> _SOURCE EXTRACT_:
——————

# ETA 2824 Vs ETA 2824-2



## MKIVdan (Mar 30, 2011)

Hi All,

Building my first watch, bought a case from sizzlin watches (Rolex Sub Homage) and it requires at ETA 2824 with date window at 3pm.

I am having a hard time tracking down that movement for sale, via (ebay, cousins, ofrei) 

Can anyone tell me the difference between the two movements? based on size/specs is the 2824 the same s the 2824-2? 

I have seen the 2824-2 for sale as a chronograph movement and without the chronograph. I am very unsure on what to do now. Any help is appreciated.

Thanks,

-Dan


----------



## pithy (Aug 22, 2010)

Don't forget about 2824-1! p


----------



## Eeeb (Jul 12, 2007)

MKIVdan said:


> Hi All,
> 
> Building my first watch, bought a case from sizzlin watches (Rolex Sub Homage) and it requires at ETA 2824 with date window at 3pm.
> 
> ...


Assuming ETA has not changed its nomenclature, the -2 is a modification of the 2824 which includes some internal improvements but which is interchangeable. But that is an assumption yet to be proved. Others may know more.

The movement would need a chronograph module add on (Dubois-Depraz) to become a chronograph. Many have done this.


----------



## MKIVdan (Mar 30, 2011)

Thanks for the help. Do you think the dimensions are the same for the regular and -2? 
If it will fit I will buy it. Just not sure what to do as this point as I am new to the watchmaking thing.


----------



## lysanderxiii (Oct 4, 2006)

——————

> _RECORDED INFORMATION_:

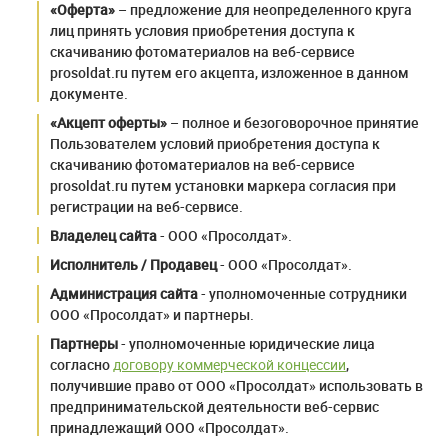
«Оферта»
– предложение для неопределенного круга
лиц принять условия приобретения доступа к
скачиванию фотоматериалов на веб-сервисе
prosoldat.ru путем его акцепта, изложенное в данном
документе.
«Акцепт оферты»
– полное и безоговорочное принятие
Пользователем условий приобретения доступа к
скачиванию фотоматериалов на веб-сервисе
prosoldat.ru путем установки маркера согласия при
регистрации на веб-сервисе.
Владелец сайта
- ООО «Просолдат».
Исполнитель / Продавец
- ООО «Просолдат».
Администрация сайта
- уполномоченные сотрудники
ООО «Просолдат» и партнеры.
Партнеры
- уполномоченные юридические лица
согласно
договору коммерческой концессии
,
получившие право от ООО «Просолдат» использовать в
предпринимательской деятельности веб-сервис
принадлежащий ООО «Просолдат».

——————

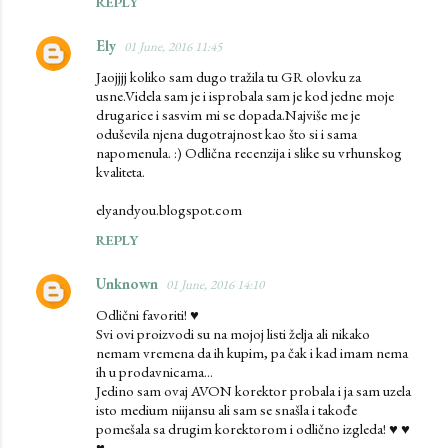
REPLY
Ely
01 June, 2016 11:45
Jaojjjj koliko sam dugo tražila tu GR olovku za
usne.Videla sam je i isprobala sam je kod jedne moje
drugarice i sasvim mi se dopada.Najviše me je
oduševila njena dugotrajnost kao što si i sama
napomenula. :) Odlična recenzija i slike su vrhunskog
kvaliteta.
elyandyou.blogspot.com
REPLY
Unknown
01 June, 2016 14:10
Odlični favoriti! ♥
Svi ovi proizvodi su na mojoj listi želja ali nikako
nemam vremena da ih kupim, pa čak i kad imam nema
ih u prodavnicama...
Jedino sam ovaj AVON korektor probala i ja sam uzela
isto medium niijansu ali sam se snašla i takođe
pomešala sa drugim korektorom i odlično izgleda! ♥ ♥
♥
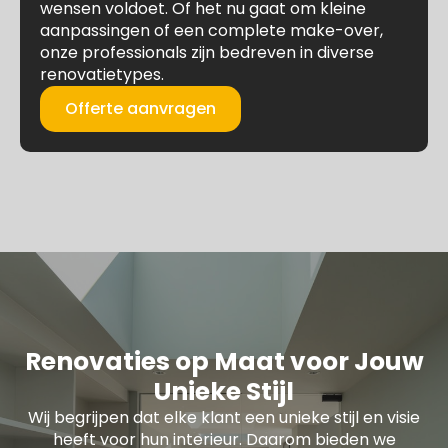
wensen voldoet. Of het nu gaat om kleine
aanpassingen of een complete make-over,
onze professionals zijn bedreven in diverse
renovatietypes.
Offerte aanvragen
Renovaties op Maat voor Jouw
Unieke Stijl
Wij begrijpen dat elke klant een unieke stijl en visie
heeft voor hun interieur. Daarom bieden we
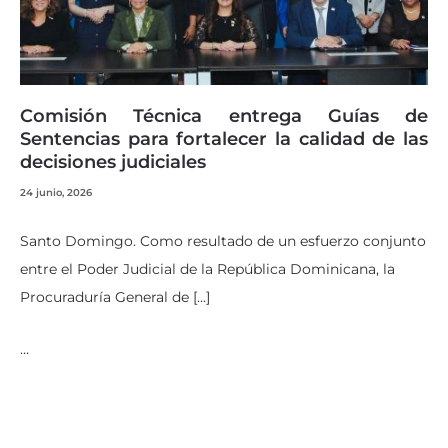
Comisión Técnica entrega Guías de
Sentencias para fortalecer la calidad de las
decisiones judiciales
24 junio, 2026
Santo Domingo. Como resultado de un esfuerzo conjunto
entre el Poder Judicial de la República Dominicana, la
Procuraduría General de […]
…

——————

> _REQUIRED ACTIONS_:
a) Could you rewrite the records from the line with "wensen voldoet. Of het nu gaat om kleine" to the line with "heeft voor hun interieur. Daarom bieden we", changing "professionals" to "vakmensen" and leaving everything else as it is?
b) Can you continue the forum thread comparing the ETA 2824 and 2824-2 movements from the point where it stops?
The records and the forum thread on the ETA 2824 movements are unrelated.

> _ANSWERS PER TASK_:
a)
wensen voldoet. Of het nu gaat om kleine
aanpassingen of een complete make-over,
onze vakmensen zijn bedreven in diverse
renovatietypes.
Offerte aanvragen
Renovaties op Maat voor Jouw
Unieke Stijl
Wij begrijpen dat elke klant een unieke stijl en visie
heeft voor hun interieur. Daarom bieden we

b)
The differences are limited to the keyless works......


----------



## MKIVdan (Mar 30, 2011)

lysanderxiii said:


> The differences are limited to the keyless works......


Lysanderxiii, I dont understand what you mean by that


----------



## tinknocker (Dec 29, 2009)

MKIVdan said:


> Lysanderxiii, I dont understand what you mean by that


Here's some reading on that.

The Keyless Works - TimeZone


----------



## MKIVdan (Mar 30, 2011)

Thanks, looks like I can use the 2824-2 for this build


----------



## swisswatchproject (May 12, 2021)

MKIVdan said:


> Thanks, looks like I can use the 2824-2 for this build


Hello MKIVdan - I'm wondering the same thing you posted about 10 years ago. Were you able to confirm that the 2824 and 2824-2 movements had identical dimensions? Please let me know. Thanks!


----------



## m00tknife (Jan 27, 2010)

Yes, they are both the same size.


----------



## ExpiredWatchdog (Feb 13, 2019)

BTW, MKIVdan's last post was in 2015. You can search for a particular user in advanced search and set the "by relevance" to "by date". Then you can decide how relevant your attempt to ask him would be. Just sayin.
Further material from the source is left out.